→ **What the task asks**
Read the entries below and pull out each line with the string "Svevišnji".

→ **Dataset content**

•••••

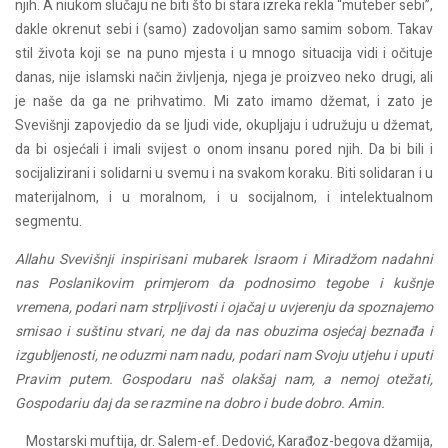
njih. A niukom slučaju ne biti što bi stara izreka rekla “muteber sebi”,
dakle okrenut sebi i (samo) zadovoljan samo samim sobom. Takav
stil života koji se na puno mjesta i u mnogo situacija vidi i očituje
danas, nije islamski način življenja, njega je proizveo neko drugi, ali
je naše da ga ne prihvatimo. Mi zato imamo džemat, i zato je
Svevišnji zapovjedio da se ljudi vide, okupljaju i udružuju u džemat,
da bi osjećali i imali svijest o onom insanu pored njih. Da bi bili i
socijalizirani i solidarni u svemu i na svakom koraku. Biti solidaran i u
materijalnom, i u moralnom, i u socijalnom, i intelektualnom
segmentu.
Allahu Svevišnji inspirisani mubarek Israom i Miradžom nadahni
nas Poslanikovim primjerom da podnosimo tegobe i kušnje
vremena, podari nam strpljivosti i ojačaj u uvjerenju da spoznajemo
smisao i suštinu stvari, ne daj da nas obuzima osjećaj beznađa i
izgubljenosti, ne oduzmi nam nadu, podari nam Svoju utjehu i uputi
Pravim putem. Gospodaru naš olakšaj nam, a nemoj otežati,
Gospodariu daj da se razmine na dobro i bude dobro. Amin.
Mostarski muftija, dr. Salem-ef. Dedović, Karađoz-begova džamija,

•••••

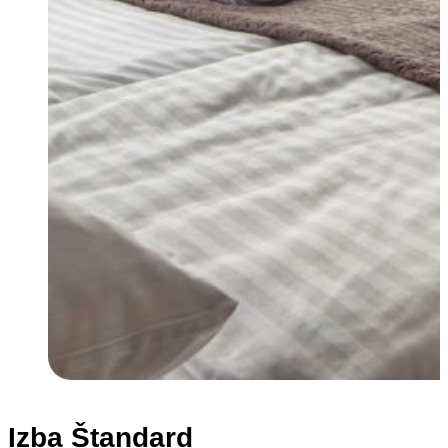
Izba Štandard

•••••

→ **Solution for this exercise**
Svevišnji zapovjedio da se ljudi vide, okupljaju i udružuju u džemat,
Allahu Svevišnji inspirisani mubarek Israom i Miradžom nadahni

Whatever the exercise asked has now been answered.